We Use Corn Syrup, But Not HFCS

You will find recipes on FODMAP Everyday calling for corn syrup – such as in Pecan Pie or Hot Fudge Sauce. As an invert sugar (low FODMAP) it prevents crystallization and is very useful in some recipes.

Understanding Fructose Intolerance Feature Image
You May Want To Read: Understanding Fructose Intolerance, A Lesser Known Dietary Trigger

Glucose-Fructose

On labels in certain countries, such as Canada, you might find an ingredient listed on a prepared product as “glucose-fructose”. This is high fructose corn syrup and should be avoided.

In Europe, HFCS might be listed as isoglucose. The fructose content in glucose-fructose syrup can vary depending on the specific syrup and its production methods. In Germany, the fructose content in glucose-fructose syrup is usually between 9 and 35%, while the glucose content is 30 to 45%.

In the U.S., the fructose content may be as low as 42%, but there is no way to know.

Our suggestion is that if you see the words “glucose-fructose” that you steer clear, if fructose is an issue.
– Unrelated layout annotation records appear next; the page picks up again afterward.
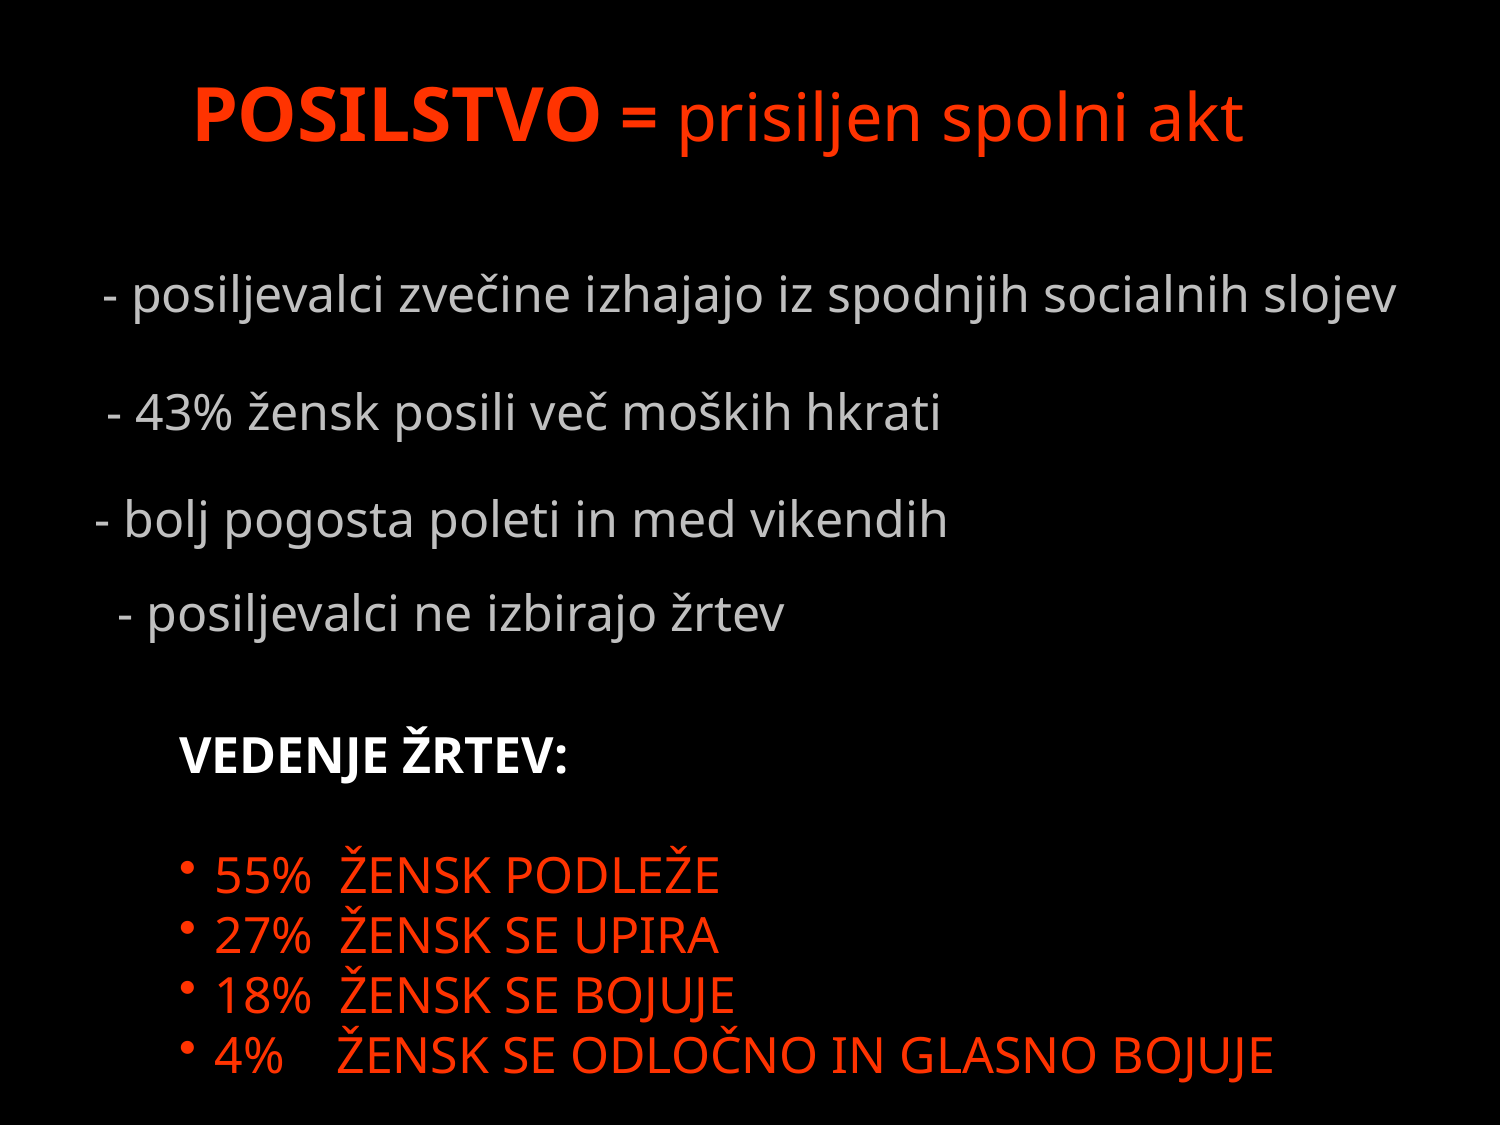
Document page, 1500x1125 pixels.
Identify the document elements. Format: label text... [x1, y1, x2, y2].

text_box - bolj pogosta poleti in med vikendih [80, 479, 966, 555]
text_box POSILSTVO = prisiljen spolni akt [176, 59, 1261, 165]
text_box VEDENJE ŽRTEV: 55% ŽENSK PODLEŽE 27% ŽENSK SE UPIRA 18% ŽENSK SE BOJUJE 4% ŽENSK SE ODLOČNO IN GLASNO BOJUJE [164, 716, 1291, 1091]
text_box - 43% žensk posili več moških hkrati [92, 373, 958, 449]
text_box - posiljevalci zvečine izhajajo iz spodnjih socialnih slojev [87, 255, 1413, 331]
text_box - posiljevalci ne izbirajo žrtev [102, 574, 801, 649]
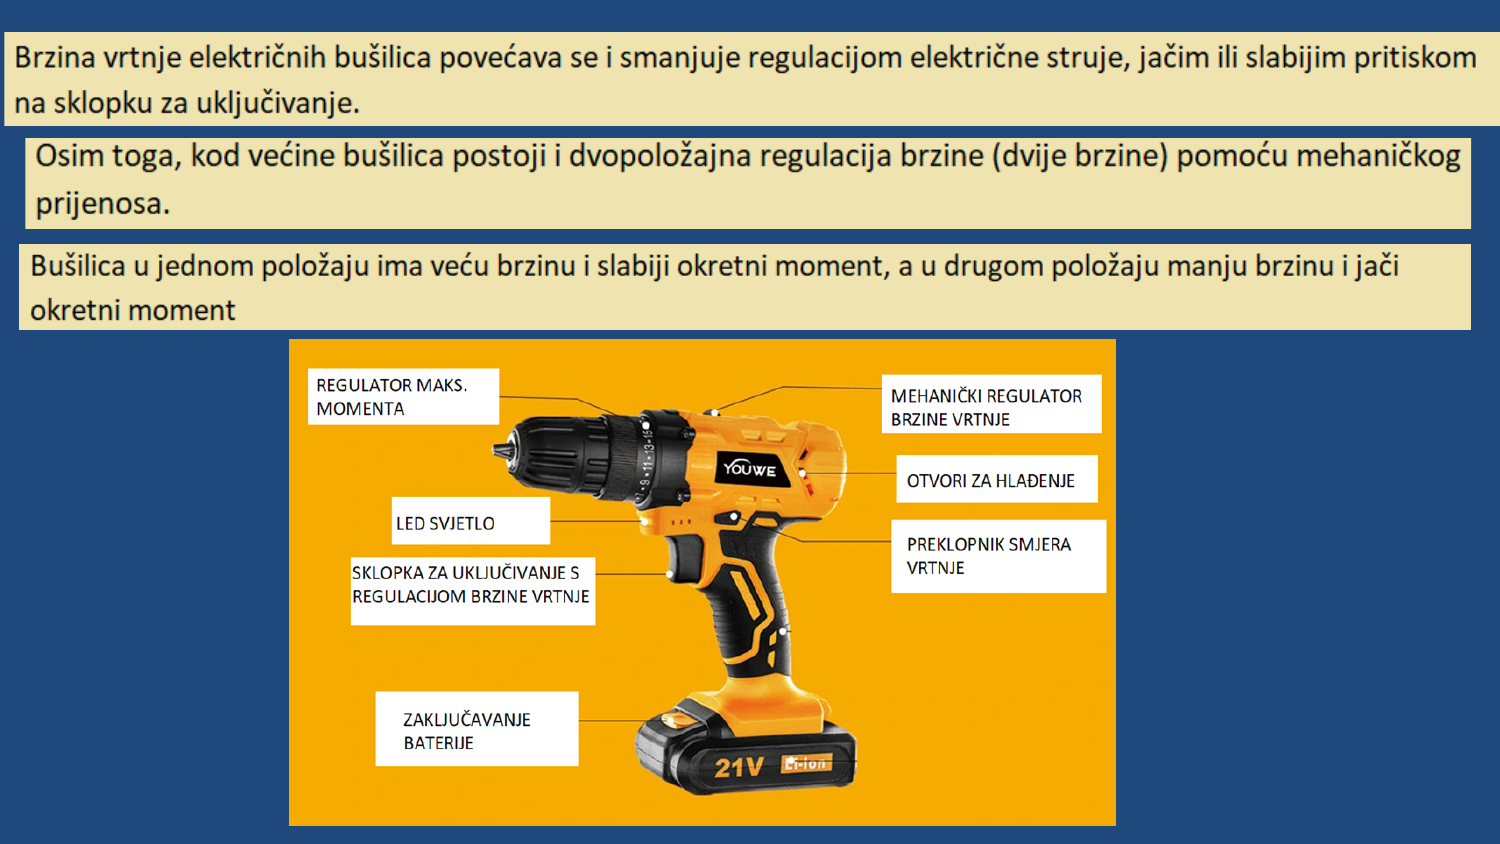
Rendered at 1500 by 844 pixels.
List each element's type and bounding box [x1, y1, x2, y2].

What To Know About Sugar, Corn Syrup & FODMAPs

  1. Over consumption of sugar of any sort is not recommended. Practice moderation and if you are following the low FODMAP diet, understand the FODMAP content of the foods that you do choose to eat.
  2. We think the biggest issue is with hidden sugars – in sodas, snack foods, even commercially prepared bread! High-fructose corn syrup is often used in this way. Become a label reader. You don’t want these in your diet whether you are a FODMAPer or not.
  3. Moderation is key and we have no problem using regular corn syrup in our occasional cooking and baking.
overhead image of chocolate pecan pie with whiskey with fluted crust
Photo credit: Dédé Wilson from FODMAP Everyday®.

We would rather have a slice of real low FODMAP pecan pie or drizzle hot fudge sauce on lactose-free ice cream than to find out that we ate the equivalent of sugars from ketchup, bread and other processed foods.